The Archaeologist’s Illusion

Our misunderstanding comes from the lens through which we view the past. Archaeology, as noble as it is, is a profession built on fragments. A handful of bones, shards of pottery, a carving of an animal — and from that, entire civilizations are imagined into being.

A ring of stones becomes a temple. A painting becomes a religious rite. A buried skull becomes a chieftain. And because we have no way of asking the people who left them, we invent meaning. We always do this — because we must.

The irony is that we project our values backward. We assume that organized labor requires religion, that complexity requires hierarchy, that decoration implies ceremony. When we find jewelry, we imagine vanity. When we find weapons, we imagine war. We never imagine the mundane — that someone simply liked how something looked, or made something for fun, or had no cosmic reason at all.

And someday, millennia from now, the same will be done to us.

Archaeologists of the future will uncover layers of twisted metal and fossilized plastic, fragments of microchips, and inexplicable icons. They will find statues of celebrities and call them gods.

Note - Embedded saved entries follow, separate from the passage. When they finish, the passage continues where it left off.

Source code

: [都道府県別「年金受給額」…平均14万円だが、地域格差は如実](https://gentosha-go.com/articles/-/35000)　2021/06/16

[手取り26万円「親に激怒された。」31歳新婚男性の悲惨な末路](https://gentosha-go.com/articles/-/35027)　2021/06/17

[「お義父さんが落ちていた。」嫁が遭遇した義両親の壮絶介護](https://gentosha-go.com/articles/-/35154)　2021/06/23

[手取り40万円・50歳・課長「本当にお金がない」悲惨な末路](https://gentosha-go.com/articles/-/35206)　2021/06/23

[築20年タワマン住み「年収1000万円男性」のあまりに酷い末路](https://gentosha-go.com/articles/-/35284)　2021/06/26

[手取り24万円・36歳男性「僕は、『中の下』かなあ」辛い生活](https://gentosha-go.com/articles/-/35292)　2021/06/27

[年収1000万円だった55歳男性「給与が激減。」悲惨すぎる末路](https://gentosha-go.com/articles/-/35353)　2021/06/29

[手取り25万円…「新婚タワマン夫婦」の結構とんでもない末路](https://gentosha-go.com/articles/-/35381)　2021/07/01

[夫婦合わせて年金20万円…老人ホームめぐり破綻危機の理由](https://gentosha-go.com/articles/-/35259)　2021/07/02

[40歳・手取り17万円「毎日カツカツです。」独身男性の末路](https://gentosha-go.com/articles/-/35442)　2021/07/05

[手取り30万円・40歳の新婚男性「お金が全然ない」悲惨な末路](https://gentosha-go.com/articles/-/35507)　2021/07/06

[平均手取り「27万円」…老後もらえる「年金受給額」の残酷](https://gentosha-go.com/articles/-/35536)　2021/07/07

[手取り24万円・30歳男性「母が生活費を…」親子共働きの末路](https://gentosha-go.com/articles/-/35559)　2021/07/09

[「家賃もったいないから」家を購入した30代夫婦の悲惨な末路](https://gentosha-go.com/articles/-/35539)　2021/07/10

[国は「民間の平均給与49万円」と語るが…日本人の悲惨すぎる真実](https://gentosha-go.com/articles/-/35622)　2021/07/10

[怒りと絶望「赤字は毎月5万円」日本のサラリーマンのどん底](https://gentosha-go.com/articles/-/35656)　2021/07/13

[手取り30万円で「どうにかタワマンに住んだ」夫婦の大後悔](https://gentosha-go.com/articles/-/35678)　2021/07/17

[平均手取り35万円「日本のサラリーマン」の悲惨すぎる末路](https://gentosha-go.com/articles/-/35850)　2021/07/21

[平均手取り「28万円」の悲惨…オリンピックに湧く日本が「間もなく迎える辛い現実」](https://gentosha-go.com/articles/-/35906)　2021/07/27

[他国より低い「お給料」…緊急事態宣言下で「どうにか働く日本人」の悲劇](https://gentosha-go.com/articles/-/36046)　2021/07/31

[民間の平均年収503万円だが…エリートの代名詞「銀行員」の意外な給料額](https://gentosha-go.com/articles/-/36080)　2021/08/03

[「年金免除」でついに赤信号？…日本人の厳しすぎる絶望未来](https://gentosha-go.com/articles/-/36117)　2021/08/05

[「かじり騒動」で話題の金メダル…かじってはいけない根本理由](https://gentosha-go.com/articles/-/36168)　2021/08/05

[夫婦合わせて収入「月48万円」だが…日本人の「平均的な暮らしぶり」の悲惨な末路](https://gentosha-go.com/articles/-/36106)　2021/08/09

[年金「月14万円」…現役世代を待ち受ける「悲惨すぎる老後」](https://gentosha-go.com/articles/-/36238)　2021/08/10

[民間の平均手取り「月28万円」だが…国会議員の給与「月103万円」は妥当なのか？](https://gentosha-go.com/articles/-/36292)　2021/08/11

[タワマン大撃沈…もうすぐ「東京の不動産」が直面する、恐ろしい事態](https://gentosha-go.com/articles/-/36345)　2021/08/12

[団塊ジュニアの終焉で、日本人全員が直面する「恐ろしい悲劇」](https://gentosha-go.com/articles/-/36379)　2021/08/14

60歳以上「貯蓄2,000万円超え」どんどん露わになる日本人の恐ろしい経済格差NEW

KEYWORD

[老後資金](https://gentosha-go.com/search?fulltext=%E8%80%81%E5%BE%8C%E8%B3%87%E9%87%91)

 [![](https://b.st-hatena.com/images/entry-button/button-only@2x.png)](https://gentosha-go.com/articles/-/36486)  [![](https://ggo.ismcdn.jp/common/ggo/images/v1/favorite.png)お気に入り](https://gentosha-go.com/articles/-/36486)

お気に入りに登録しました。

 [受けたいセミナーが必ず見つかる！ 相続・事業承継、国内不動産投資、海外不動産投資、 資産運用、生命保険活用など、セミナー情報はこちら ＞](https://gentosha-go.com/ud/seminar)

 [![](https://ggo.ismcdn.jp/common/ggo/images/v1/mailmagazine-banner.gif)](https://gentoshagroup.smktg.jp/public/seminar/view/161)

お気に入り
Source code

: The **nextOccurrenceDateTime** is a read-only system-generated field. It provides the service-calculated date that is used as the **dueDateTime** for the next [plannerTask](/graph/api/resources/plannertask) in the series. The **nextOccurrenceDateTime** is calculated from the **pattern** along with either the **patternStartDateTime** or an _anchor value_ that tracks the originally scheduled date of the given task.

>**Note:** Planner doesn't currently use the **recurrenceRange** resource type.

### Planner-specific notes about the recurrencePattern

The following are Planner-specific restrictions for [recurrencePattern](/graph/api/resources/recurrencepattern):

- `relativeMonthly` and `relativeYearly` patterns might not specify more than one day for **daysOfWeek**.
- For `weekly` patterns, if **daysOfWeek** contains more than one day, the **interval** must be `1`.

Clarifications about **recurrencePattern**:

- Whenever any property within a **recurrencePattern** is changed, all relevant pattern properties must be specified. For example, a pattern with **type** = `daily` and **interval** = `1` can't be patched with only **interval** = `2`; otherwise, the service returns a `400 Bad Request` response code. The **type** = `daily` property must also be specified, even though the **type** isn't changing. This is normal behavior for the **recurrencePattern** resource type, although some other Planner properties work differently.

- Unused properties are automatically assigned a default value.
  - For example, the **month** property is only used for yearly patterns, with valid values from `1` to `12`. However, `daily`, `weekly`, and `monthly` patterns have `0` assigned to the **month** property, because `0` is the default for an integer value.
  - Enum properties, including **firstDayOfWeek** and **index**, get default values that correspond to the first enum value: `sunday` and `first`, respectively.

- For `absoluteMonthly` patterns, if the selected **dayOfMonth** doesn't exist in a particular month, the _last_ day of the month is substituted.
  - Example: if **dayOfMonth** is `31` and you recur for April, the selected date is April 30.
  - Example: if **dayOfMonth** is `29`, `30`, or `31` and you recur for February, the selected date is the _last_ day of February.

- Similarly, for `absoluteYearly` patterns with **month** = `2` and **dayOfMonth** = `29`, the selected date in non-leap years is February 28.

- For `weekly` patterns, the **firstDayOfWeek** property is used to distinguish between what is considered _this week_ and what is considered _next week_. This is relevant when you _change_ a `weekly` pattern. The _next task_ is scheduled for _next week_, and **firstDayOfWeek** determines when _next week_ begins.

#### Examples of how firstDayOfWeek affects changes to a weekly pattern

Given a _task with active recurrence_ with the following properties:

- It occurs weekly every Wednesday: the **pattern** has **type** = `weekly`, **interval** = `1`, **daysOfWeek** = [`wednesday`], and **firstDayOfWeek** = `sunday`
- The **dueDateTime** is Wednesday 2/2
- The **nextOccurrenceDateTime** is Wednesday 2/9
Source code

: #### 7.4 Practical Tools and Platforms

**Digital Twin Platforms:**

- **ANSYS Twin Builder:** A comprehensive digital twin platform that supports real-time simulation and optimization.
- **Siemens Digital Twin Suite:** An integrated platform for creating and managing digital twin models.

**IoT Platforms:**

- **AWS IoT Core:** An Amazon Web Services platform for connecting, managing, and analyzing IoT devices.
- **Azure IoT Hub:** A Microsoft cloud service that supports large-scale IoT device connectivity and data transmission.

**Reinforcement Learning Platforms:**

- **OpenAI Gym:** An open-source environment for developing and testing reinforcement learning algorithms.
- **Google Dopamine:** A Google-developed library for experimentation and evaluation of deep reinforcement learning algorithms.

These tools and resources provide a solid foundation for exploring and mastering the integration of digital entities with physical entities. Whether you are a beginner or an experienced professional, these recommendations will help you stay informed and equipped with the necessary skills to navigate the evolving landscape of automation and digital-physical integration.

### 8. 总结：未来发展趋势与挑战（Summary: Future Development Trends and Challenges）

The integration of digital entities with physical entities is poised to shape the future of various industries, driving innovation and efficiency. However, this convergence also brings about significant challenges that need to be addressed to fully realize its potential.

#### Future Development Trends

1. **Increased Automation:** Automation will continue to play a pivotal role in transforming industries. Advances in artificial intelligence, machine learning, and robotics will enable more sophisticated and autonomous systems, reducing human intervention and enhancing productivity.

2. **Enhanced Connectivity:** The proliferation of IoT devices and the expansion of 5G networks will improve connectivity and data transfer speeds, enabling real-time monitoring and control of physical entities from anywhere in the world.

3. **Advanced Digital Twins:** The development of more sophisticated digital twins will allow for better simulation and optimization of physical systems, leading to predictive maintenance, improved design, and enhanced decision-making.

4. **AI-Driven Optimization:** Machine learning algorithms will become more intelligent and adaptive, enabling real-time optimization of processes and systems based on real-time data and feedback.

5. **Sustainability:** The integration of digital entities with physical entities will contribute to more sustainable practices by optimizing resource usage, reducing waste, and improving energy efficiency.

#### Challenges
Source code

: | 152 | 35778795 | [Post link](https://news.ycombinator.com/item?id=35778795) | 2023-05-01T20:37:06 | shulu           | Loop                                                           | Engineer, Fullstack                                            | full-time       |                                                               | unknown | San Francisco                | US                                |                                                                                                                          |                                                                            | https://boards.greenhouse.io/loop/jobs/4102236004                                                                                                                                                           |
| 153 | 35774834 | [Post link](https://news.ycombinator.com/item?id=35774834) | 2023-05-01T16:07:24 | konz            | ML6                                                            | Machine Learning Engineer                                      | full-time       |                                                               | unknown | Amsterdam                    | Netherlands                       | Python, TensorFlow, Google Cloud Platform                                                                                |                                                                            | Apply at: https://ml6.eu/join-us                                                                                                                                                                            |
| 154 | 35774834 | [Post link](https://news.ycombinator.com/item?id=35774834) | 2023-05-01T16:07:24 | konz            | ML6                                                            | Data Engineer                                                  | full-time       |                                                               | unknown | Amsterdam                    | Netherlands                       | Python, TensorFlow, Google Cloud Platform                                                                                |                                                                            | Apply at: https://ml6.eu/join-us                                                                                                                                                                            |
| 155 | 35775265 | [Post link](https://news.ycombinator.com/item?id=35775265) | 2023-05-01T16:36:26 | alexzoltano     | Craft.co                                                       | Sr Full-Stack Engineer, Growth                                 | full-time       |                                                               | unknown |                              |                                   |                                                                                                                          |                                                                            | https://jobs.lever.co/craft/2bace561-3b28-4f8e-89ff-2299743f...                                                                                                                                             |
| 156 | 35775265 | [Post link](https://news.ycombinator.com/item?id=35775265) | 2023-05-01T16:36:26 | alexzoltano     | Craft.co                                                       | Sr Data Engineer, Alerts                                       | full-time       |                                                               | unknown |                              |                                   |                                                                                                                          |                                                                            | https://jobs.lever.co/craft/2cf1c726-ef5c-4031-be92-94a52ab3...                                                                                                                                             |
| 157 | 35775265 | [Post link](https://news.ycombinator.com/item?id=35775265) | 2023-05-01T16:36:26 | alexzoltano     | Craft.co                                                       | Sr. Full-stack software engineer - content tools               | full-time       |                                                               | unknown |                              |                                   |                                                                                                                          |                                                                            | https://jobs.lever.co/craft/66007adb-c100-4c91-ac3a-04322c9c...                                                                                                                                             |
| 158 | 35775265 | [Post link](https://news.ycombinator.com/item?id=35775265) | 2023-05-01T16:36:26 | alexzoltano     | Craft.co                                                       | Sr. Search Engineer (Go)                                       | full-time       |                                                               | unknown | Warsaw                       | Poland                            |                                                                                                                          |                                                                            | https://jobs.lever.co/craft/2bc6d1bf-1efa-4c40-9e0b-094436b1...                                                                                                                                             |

They will find football stadiums and call them arenas of ritual combat. They will find rows of gravestones and misinterpret them as voting precincts. They will study our vast digital archives and conclude that early humans communicated entirely through propaganda, pornography, and recipes.

And they will be just as wrong about us as we are about those who came before.


Emotion and Intellect Are Timeless

Strip away the smartphone, the skyscraper, the space telescope, and you are left with the same human animal who painted on cave walls by firelight.

The same one who wept over the loss of a child.
The same one who laughed when someone slipped on wet ground.
The same one who looked at the stars and wondered, why am I here?

Intellectually, there is no meaningful difference. What separates us is not mental capacity but cultural memory — the cumulative inheritance of trial and error, passed down through language, writing, and technology. We stand atop a mountain of shared knowledge, but the climbers beneath were just as capable. They simply had not yet built the mountain.

Imagine the first person who chipped flint into a blade. They were as innovative as the person who first split the atom. The difference is scale, not spirit.

Emotionally, too, we are identical. The ache of unrequited love, the terror of mortality, the thrill of discovery — these are not modern emotions. These are human constants. The earliest myths are full of the same passions we see in today’s dramas: envy, betrayal, ambition, lust, devotion. If we read the Epic of Gilgamesh or the letters of Roman soldiers to their families, what shocks us most is not how alien they are, but how familiar. Their anxieties are our own. Their humor could have been written yesterday.


The Futility of Feeling Superior

Our sense of superiority to the ancients is not based on evidence, but insecurity. It comforts us to think we are smarter, that history moves in a single, upward direction — from barbarism to enlightenment. But that is not how evolution works, nor how history unfolds.

Progress is not a staircase. It is a tide — it advances, it retreats, and it erases as much as it builds. The fall of Rome, the burning of the Library of Alexandria, the collapse of the Mayan cities — these were not the failures of inferior minds, but the fragility of complex societies. Ours is just as fragile, and likely just as temporary.

Ten thousand years from now, archaeologists may excavate our world and marvel at how such an advanced species could drown in its own plastic and choke on its own data. They will wonder why a people capable of flight and computation could not manage clean water or empathy. They may conclude we were “transitional” — half-awake creatures, clever enough to build a world but too childish to sustain it.

And they will pity us.


The Continuum of Being

The uncomfortable truth is that there has never been a primitive human. There have only been humans — endlessly inventive, endlessly afraid, endlessly curious.

Our ancestors had gods because they didn’t yet have Google. We have Google because we no longer have gods we trust. That is not progress. It is variation.

When we look back at the past, we should do so with humility, not arrogance. The farmers who built the first cities, the artists who painted the Lascaux caves, the thinkers who counted the stars — they were not the prelude to us. They are us, written in a different syntax.

And when future generations dig through our ruins and wonder what we thought, what we loved, what we feared — they will find themselves in the answers.

Because they too will be human.

And they too will be wrong about us.